▶ _Your objective_:
Extract the text from each of the records below, copying every line verbatim and keeping the original line order.

● ● ● ●

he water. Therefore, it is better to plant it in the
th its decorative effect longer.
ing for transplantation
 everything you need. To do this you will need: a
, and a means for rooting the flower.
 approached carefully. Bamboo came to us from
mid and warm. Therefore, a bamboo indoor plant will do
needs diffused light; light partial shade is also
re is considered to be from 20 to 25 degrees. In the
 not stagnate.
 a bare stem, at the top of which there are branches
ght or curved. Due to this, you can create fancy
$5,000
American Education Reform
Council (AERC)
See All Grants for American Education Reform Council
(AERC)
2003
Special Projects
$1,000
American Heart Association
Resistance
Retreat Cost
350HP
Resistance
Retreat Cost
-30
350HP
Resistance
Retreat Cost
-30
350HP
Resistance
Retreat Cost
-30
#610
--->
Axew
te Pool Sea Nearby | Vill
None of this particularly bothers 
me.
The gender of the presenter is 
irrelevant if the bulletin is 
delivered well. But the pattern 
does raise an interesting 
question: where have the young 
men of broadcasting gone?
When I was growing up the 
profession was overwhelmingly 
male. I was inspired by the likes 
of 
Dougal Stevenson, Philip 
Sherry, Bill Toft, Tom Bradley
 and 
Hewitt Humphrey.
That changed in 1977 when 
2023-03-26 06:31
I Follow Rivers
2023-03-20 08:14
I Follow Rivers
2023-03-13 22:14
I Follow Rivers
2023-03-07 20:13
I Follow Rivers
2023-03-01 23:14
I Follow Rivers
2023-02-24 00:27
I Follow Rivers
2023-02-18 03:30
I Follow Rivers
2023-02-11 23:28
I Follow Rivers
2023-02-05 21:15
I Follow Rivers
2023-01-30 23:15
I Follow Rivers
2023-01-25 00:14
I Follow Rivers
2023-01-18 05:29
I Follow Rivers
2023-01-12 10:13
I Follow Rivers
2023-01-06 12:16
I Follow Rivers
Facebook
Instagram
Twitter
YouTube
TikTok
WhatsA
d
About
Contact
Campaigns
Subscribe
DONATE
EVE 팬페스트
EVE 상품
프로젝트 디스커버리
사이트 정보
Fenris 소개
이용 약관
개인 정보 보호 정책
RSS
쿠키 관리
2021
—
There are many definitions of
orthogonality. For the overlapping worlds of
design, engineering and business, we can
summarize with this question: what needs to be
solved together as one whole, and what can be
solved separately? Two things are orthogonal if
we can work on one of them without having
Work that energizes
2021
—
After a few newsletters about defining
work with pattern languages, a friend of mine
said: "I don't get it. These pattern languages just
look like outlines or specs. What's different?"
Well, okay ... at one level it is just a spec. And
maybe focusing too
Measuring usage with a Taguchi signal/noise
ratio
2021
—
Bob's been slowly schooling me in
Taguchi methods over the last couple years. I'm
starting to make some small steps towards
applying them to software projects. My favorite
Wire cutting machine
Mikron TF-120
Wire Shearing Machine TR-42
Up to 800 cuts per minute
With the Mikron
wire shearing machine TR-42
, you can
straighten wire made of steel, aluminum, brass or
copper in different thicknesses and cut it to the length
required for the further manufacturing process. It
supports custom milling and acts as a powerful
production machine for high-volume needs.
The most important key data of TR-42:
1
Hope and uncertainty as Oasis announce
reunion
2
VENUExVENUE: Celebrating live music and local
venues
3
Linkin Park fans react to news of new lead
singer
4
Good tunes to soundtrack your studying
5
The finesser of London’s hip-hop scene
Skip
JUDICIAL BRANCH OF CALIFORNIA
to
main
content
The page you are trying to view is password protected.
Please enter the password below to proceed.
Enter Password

● ● ● ●

▶ _Task answer_:
he water. Therefore, it is better to plant it in the
th its decorative effect longer.
ing for transplantation
 everything you need. To do this you will need: a
, and a means for rooting the flower.
 approached carefully. Bamboo came to us from
mid and warm. Therefore, a bamboo indoor plant will do
needs diffused light; light partial shade is also
re is considered to be from 20 to 25 degrees. In the
 not stagnate.
 a bare stem, at the top of which there are branches
ght or curved. Due to this, you can create fancy
$5,000
American Education Reform
Council (AERC)
See All Grants for American Education Reform Council
(AERC)
2003
Special Projects
$1,000
American Heart Association
Resistance
Retreat Cost
350HP
Resistance
Retreat Cost
-30
350HP
Resistance
Retreat Cost
-30
350HP
Resistance
Retreat Cost
-30
#610
--->
Axew
te Pool Sea Nearby | Vill
None of this particularly bothers 
me.
The gender of the presenter is 
irrelevant if the bulletin is 
delivered well. But the pattern 
does raise an interesting 
question: where have the young 
men of broadcasting gone?
When I was growing up the 
profession was overwhelmingly 
male. I was inspired by the likes 
of 
Dougal Stevenson, Philip 
Sherry, Bill Toft, Tom Bradley
 and 
Hewitt Humphrey.
That changed in 1977 when 
2023-03-26 06:31
I Follow Rivers
2023-03-20 08:14
I Follow Rivers
2023-03-13 22:14
I Follow Rivers
2023-03-07 20:13
I Follow Rivers
2023-03-01 23:14
I Follow Rivers
2023-02-24 00:27
I Follow Rivers
2023-02-18 03:30
I Follow Rivers
2023-02-11 23:28
I Follow Rivers
2023-02-05 21:15
I Follow Rivers
2023-01-30 23:15
I Follow Rivers
2023-01-25 00:14
I Follow Rivers
2023-01-18 05:29
I Follow Rivers
2023-01-12 10:13
I Follow Rivers
2023-01-06 12:16
I Follow Rivers
Facebook
Instagram
Twitter
YouTube
TikTok
WhatsA
d
About
Contact
Campaigns
Subscribe
DONATE
EVE 팬페스트
EVE 상품
프로젝트 디스커버리
사이트 정보
Fenris 소개
이용 약관
개인 정보 보호 정책
RSS
쿠키 관리
2021
—
There are many definitions of
orthogonality. For the overlapping worlds of
design, engineering and business, we can
summarize with this question: what needs to be
solved together as one whole, and what can be
solved separately? Two things are orthogonal if
we can work on one of them without having
Work that energizes
2021
—
After a few newsletters about defining
work with pattern languages, a friend of mine
said: "I don't get it. These pattern languages just
look like outlines or specs. What's different?"
Well, okay ... at one level it is just a spec. And
maybe focusing too
Measuring usage with a Taguchi signal/noise
ratio
2021
—
Bob's been slowly schooling me in
Taguchi methods over the last couple years. I'm
starting to make some small steps towards
applying them to software projects. My favorite
Wire cutting machine
Mikron TF-120
Wire Shearing Machine TR-42
Up to 800 cuts per minute
With the Mikron
wire shearing machine TR-42
, you can
straighten wire made of steel, aluminum, brass or
copper in different thicknesses and cut it to the length
required for the further manufacturing process. It
supports custom milling and acts as a powerful
production machine for high-volume needs.
The most important key data of TR-42:
1
Hope and uncertainty as Oasis announce
reunion
2
VENUExVENUE: Celebrating live music and local
venues
3
Linkin Park fans react to news of new lead
singer
4
Good tunes to soundtrack your studying
5
The finesser of London’s hip-hop scene
Skip
JUDICIAL BRANCH OF CALIFORNIA
to
main
content
The page you are trying to view is password protected.
Please enter the password below to proceed.
Enter Password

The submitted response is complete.